À titre per­son­nel, j’ai plus de 30 ans d’expérience dans le secteur de l’énergie. J’ai notam­ment occupé les fonc­tions de directeur général d’ENEL Green Pow­er France et j’ai porté de nom­breux pro­jets entre­pre­neuri­aux dans le domaine de l’énergie. Je suis aus­si le prési­dent de Terre et Lac, un développeur de cen­trales solaires et pro­duc­teur d’électricité pho­to­voltaïque, ain­si que le prési­dent de My Ener­gy Man­ag­er, une start-up qui pro­pose des solu­tions numériques pour réduire la con­som­ma­tion et la fac­ture d’énergie. 

À mes côtés, on retrou­ve Lau­rent Pelissier, prési­dent du groupe indus­triel français ECM qui, avec ses fil­iales ECM Green­tech et SEMCO Smartech est un spé­cial­iste de la crois­sance du sili­ci­um ain­si que des équipements de fab­ri­ca­tion de cel­lules solaires. Nous avons aus­si par­mi nos asso­ciés fon­da­teurs Pas­cal Richard, ancien dirigeant de SMA France et prési­dent d’AuRa Dig­i­tal Solaire, et Gaë­tan Mas­son, directeur du Bec­quer­el Insti­tute (France et Bel­gique) et co-prési­dent de l’association européenne des indus­triels du pho­to­voltaïque (ESMC). 

Par ailleurs, CMA-CGM a annon­cé qu’il par­ticiperait à notre pre­mier tour de table financier d’ampleur, à tra­vers son fonds énergie, et nous tra­vail­lons d’ores et déjà avec eux à des syn­er­gies sur le solaire mais aus­si sur le fret induit par la gigafac­to­ry. 

Recherchez-vous des talents et des compétences pour relever ce défi industriel ?

Sur les deux prochaines années, nous visons le recrute­ment de 3 000 per­son­nes, en par­ti­c­uli­er des opéra­teurs, des tech­ni­ciens, des ingénieurs et des man­agers. 

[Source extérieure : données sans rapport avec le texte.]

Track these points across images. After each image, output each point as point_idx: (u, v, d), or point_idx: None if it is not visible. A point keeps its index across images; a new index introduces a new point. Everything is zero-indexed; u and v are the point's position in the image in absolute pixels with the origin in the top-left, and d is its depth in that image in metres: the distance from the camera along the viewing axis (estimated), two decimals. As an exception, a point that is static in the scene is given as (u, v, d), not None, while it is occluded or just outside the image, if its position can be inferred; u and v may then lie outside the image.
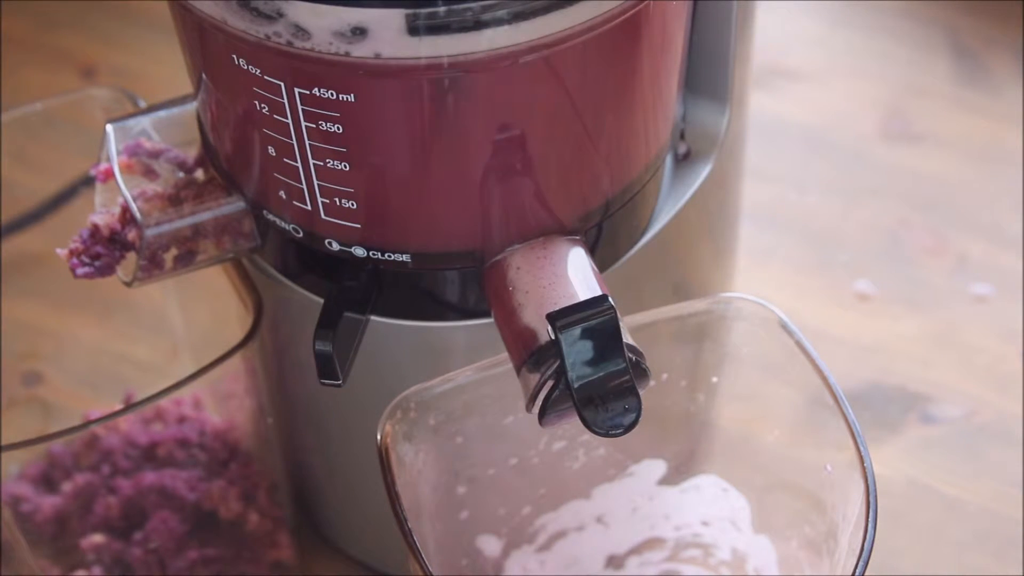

Il y a encore de grandes aven­tures indus­trielles à écrire en France. Nous avons besoin de tous les tal­ents, notam­ment les ingénieurs diplômés de nos grandes écoles, mais aus­si des ouvri­ers qui souhait­ent s’inscrire dans cette muta­tion indus­trielle qui vise à créer de nou­veaux fleu­rons dans le domaine de l’énergie, com­plé­men­taires à nos cham­pi­ons nationaux.